‘Millions of EU children face increasing risks of poverty and poor mental health

Millions of children across the European Union face an increasing risk of poverty and poor mental health.

That is the chilling conclusion of the UN children’s charity UNICEF in its newly-published report, The State of Children in the European Union 2024.

Writing in the report, Bertrand Bainvel, UNICEF Representative to the EU institutions, said: “The EU is one of the most equal and prosperous regions in the world. Yet, the rights of far too many children within its borders are under threat or even denied. Too many children in the EU face persistently high rates of poverty and social exclusion, mental health challenges, and environmental dangers such as air pollution.

“Rapidly developing new technology is exposing them to risks, but also tremendous benefits if managed properly and children are empowered with digital skills and literacy.”The report notes that more than 11 million children and young people across the EU have mental health conditions.
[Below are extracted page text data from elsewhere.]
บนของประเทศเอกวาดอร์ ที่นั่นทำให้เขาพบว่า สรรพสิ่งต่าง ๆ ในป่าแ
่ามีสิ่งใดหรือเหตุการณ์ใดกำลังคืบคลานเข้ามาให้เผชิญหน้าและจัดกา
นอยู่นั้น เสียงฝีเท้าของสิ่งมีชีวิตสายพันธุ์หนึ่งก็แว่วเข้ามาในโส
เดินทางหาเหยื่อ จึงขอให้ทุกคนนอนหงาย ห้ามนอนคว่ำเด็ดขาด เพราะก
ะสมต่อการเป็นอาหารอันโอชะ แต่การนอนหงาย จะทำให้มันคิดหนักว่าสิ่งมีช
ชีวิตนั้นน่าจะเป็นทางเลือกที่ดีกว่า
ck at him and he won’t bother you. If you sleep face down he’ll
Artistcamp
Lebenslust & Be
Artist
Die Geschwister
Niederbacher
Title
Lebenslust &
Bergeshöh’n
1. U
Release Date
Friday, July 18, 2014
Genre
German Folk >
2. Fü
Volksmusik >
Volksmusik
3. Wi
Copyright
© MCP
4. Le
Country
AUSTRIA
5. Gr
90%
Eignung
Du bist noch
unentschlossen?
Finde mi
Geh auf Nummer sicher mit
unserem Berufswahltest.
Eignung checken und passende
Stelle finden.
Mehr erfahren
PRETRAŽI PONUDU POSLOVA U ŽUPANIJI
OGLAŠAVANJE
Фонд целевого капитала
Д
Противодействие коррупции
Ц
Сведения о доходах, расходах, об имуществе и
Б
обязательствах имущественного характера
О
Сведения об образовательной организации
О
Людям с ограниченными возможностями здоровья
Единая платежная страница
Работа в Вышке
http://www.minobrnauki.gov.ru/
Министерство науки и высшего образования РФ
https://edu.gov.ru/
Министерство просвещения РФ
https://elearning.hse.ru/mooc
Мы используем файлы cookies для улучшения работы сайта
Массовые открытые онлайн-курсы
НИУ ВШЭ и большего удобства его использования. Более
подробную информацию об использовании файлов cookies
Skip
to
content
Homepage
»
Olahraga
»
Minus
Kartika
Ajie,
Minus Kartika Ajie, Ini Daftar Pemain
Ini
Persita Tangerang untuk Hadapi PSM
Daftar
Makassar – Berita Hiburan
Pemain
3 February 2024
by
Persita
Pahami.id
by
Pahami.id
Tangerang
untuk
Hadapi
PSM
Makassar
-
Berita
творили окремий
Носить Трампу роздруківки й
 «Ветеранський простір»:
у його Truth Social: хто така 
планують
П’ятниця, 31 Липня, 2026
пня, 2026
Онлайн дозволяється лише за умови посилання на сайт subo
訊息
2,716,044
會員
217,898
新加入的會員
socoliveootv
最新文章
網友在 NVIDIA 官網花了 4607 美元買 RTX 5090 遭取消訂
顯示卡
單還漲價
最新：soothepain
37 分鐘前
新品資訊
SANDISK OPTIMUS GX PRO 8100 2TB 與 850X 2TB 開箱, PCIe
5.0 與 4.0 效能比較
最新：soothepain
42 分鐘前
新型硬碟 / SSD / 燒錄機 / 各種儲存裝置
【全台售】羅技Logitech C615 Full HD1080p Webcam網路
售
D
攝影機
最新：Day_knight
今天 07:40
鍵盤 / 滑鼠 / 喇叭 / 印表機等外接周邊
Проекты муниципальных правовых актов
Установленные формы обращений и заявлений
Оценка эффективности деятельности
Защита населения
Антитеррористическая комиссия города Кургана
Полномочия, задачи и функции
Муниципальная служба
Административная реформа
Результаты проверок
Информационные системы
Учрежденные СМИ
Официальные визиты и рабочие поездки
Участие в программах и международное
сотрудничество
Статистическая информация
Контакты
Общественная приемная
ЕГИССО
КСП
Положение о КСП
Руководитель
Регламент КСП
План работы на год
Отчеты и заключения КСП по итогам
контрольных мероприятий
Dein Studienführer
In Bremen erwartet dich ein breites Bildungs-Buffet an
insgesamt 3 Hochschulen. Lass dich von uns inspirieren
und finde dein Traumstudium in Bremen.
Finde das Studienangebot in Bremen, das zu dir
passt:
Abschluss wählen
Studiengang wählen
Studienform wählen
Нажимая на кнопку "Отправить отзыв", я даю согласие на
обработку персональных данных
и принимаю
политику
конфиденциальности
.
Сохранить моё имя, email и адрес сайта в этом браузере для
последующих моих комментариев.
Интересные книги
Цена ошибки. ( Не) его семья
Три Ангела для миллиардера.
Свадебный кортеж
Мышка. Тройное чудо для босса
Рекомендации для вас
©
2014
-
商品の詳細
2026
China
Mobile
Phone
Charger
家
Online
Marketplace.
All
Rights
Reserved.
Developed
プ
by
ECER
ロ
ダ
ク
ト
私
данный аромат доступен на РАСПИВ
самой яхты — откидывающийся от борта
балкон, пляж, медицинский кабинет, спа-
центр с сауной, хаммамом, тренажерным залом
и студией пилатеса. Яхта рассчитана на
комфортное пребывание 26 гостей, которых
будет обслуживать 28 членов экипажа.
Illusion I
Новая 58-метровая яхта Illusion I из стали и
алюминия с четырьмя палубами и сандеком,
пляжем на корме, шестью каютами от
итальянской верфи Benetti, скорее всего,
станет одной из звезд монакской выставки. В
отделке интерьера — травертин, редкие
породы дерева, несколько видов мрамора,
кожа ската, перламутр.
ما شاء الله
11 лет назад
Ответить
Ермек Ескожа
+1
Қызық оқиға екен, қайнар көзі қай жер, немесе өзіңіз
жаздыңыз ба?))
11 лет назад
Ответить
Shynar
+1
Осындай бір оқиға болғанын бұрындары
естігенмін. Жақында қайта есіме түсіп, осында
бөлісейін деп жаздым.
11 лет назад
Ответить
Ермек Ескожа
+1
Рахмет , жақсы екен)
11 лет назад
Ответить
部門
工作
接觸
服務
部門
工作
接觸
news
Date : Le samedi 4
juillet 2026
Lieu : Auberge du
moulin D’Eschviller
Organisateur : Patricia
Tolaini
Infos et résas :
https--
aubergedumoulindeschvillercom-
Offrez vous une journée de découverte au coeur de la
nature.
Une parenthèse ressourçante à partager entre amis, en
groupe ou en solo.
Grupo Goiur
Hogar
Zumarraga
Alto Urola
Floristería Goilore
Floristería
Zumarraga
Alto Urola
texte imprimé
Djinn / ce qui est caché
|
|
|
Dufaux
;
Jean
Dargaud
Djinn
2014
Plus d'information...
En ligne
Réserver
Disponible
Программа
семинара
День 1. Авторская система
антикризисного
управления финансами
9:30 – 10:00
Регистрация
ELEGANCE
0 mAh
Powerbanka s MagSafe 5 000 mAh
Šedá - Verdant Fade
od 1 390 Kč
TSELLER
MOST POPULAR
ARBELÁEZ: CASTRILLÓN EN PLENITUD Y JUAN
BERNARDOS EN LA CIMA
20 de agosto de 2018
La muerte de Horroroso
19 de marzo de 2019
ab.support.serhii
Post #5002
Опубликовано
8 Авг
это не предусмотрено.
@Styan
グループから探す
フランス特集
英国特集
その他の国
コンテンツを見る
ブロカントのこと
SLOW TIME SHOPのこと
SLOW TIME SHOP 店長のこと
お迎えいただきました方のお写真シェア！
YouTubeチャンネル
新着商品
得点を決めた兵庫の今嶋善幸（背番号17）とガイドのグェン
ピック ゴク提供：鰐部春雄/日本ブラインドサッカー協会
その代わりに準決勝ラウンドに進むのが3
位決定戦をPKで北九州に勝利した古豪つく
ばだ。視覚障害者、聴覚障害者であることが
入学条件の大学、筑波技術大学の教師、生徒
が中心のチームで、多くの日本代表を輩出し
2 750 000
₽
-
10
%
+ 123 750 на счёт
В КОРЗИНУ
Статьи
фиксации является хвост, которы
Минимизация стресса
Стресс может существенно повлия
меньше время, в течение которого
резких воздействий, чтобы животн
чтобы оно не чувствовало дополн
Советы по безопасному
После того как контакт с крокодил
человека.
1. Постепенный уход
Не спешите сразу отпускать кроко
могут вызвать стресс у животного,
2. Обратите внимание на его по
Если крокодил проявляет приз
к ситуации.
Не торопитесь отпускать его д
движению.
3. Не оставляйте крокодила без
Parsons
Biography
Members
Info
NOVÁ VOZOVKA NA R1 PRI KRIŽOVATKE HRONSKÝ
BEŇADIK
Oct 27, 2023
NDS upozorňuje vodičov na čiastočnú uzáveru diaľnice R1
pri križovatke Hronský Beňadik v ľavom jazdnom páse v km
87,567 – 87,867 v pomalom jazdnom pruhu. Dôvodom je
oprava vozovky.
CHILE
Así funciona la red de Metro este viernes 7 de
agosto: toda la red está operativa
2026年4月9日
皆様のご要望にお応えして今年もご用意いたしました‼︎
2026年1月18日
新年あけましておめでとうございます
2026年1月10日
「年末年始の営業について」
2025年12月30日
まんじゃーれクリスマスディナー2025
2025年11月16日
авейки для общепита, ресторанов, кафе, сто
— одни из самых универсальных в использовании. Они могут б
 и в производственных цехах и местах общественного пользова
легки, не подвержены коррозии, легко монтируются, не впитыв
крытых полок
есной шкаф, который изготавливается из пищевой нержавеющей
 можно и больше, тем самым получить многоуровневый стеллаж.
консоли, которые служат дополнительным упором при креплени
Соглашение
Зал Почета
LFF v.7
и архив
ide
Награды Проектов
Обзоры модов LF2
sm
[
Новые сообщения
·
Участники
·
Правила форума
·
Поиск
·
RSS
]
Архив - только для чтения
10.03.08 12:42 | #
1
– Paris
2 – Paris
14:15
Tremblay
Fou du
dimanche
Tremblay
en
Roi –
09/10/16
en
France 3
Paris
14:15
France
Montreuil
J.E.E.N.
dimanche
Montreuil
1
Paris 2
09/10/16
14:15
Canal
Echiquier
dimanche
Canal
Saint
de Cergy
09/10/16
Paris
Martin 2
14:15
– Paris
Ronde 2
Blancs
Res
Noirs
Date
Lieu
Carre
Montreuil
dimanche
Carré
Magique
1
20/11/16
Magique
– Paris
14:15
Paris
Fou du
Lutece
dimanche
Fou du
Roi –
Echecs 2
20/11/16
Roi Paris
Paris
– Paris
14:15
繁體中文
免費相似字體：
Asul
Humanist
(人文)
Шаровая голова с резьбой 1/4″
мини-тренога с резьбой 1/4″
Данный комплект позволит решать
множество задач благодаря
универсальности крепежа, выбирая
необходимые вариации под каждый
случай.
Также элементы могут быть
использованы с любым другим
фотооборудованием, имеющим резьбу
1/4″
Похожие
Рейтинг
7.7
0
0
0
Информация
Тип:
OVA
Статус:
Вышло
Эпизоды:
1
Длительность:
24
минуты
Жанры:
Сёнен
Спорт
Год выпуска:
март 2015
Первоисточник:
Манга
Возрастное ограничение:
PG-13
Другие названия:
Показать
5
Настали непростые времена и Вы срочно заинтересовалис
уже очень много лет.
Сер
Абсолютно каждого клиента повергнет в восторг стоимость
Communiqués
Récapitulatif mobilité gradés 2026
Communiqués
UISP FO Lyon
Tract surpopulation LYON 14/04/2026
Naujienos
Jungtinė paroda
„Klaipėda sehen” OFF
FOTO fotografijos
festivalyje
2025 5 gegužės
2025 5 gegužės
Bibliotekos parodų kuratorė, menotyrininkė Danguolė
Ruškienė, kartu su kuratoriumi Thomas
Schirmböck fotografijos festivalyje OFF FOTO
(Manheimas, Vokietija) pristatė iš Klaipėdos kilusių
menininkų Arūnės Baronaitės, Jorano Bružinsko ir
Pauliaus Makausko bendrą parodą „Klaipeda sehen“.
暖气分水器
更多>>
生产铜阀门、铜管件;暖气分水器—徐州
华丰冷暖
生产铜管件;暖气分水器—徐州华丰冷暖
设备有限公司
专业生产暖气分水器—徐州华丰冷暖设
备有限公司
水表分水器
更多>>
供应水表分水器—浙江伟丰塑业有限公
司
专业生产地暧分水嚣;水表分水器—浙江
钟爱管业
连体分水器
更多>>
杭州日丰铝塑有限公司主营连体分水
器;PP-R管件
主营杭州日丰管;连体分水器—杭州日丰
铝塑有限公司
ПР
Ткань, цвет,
Teenagers are the most likely to experience mental health conditions, including anxiety and depression, affecting a fifth of 15-to-19-year-olds.

While there is a major shortage of EU-wide data on mental health, the report notes that multiple countries have seen an increase in mental health problems among European youth during and since the COVID-19 pandemic.

Nearly 1 in 20 children are exposed to high levels of pesticide pollution, which can be particularly damaging to children and has been linked to detrimental health effects and developmental delays. The report also notes that there were 472 deaths of children and young people in the EU due to air pollution in 2019, the most recent year data are available, the large majority of whom were under one year old.

While creating many opportunities for children and young people, rapid developments in digital technology are exposing children to abuse, including hate speech, cyberbullying and sexual exploitation. The report highlights that 1 in 8 children as young as 12-years-old regularly receive unwanted sexual requests online.

‘472 deaths of children and young people from air pollution in 2019’

UNICEF has published the report ahead of the European Parliament elections in June, after which a new five-year political cycle will commence, to inform the EU’s vision for children and future generations – in particular the most vulnerable and disadvantaged, including children with disabilities, those living in poverty, refugee and migrant children, and groups facing discrimination.

The report and accompanying policy briefs, also published today, feature latest available data and outline a series of recommendations to the EU:

  1. Safeguard and accelerate recent progress on children’s rights and increase investment in critical services for children.
  2. Strengthen governance for children. The impact on child rights and future generations should be systematically considered in all EU policy making and legislation. The EU must improve its evidence base with a new EU data collection strategy that includes children.
  3. Act on key leveraging points that impact child poverty, including the implementation of the European Child Guarantee across the EU.
  4. Adopt a comprehensive multi-year, multi-sectoral mental health strategy which is costed and resourced.
  5. Assess the impact of the Green New Deal on children’s health and well-being to inform environmental legislation and policies.
  6. Update and enforce legislation to promote the safe use of digital technologies by children, address the digital divide and promote digital skills.

“The EU is one of the most prosperous regions in the world, yet high rates of poverty and social exclusion, mental health problems, exposure to pollution, and numerous risks online are depriving millions of children of opportunities, and undermining the potential of the EU’s youngest generation,” said Bertrand Bainvel.

“It’s vital the EU builds on its recent achievements in the promotion of child well-being, including the adoption of the EU Strategy on the Rights of the Child in 2022 and the European Child Guarantee,” added Bainvel.

“The EU has taken great pride in championing children’s rights over the years – these rights are as relevant as ever in helping its institutions respond to the challenges and crises facing children today, from climate change to mental health, the cost of living to digital transformation,” he concluded.